§ Directions for this task: Everything in the listing should be transcribed exactly, apart from the pictures.

§ Given data:
==*==

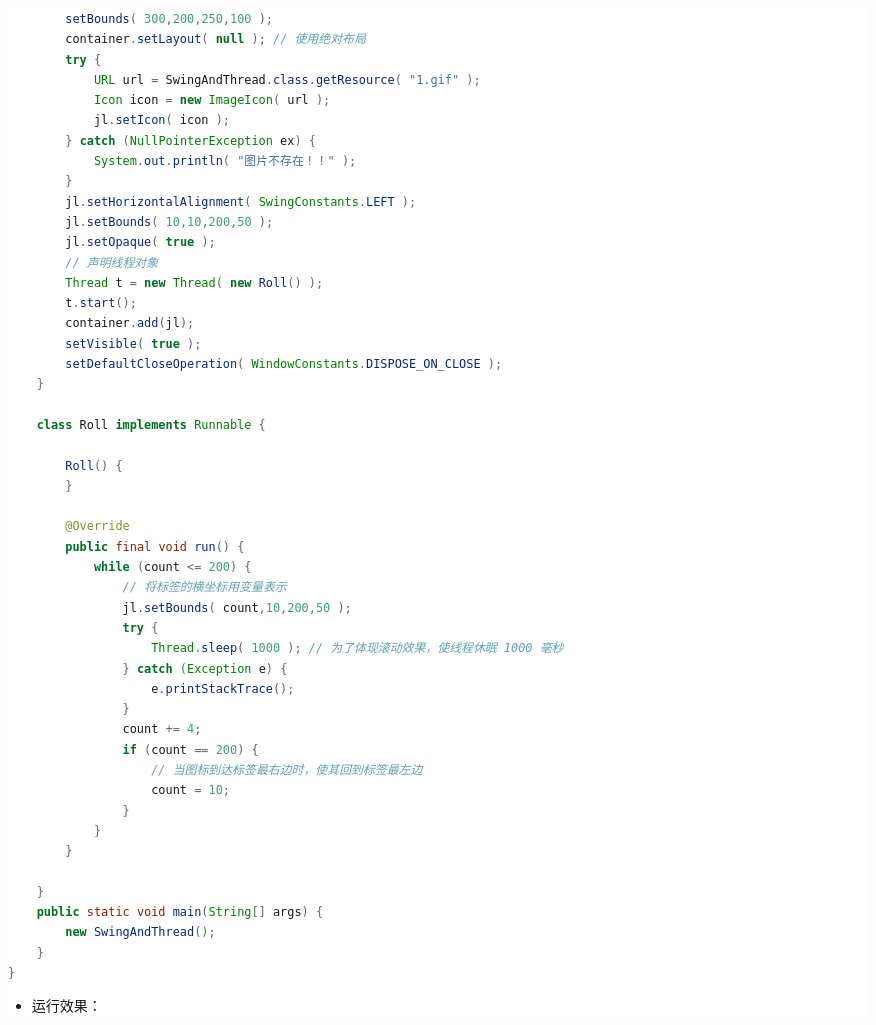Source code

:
   ```java
          setBounds( 300,200,250,100 );
          container.setLayout( null ); // 使用绝对布局
          try {
              URL url = SwingAndThread.class.getResource( "1.gif" );
              Icon icon = new ImageIcon( url );
              jl.setIcon( icon );
          } catch (NullPointerException ex) {
              System.out.println( "图片不存在！！" );
          }
          jl.setHorizontalAlignment( SwingConstants.LEFT );
          jl.setBounds( 10,10,200,50 );
          jl.setOpaque( true );
          // 声明线程对象
          Thread t = new Thread( new Roll() );
          t.start();
          container.add(jl);
          setVisible( true );
          setDefaultCloseOperation( WindowConstants.DISPOSE_ON_CLOSE );
      }
  
      class Roll implements Runnable {
  
          Roll() {
          }
  
          @Override
          public final void run() {
              while (count <= 200) {
                  // 将标签的横坐标用变量表示
                  jl.setBounds( count,10,200,50 );
                  try {
                      Thread.sleep( 1000 ); // 为了体现滚动效果，使线程休眠 1000 毫秒
                  } catch (Exception e) {
                      e.printStackTrace();
                  }
                  count += 4;
                  if (count == 200) {
                      // 当图标到达标签最右边时，使其回到标签最左边
                      count = 10;
                  }
              }
          }
  
      }
      public static void main(String[] args) {
          new SwingAndThread();
      }
  }
  ```

* 运行效果：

==*==

§ Output of the exercise:
Source code

:
   ```java
          setBounds( 300,200,250,100 );
          container.setLayout( null ); // 使用绝对布局
          try {
              URL url = SwingAndThread.class.getResource( "1.gif" );
              Icon icon = new ImageIcon( url );
              jl.setIcon( icon );
          } catch (NullPointerException ex) {
              System.out.println( "图片不存在！！" );
          }
          jl.setHorizontalAlignment( SwingConstants.LEFT );
          jl.setBounds( 10,10,200,50 );
          jl.setOpaque( true );
          // 声明线程对象
          Thread t = new Thread( new Roll() );
          t.start();
          container.add(jl);
          setVisible( true );
          setDefaultCloseOperation( WindowConstants.DISPOSE_ON_CLOSE );
      }
  
      class Roll implements Runnable {
  
          Roll() {
          }
  
          @Override
          public final void run() {
              while (count <= 200) {
                  // 将标签的横坐标用变量表示
                  jl.setBounds( count,10,200,50 );
                  try {
                      Thread.sleep( 1000 ); // 为了体现滚动效果，使线程休眠 1000 毫秒
                  } catch (Exception e) {
                      e.printStackTrace();
                  }
                  count += 4;
                  if (count == 200) {
                      // 当图标到达标签最右边时，使其回到标签最左边
                      count = 10;
                  }
              }
          }
  
      }
      public static void main(String[] args) {
          new SwingAndThread();
      }
  }
  ```

* 运行效果：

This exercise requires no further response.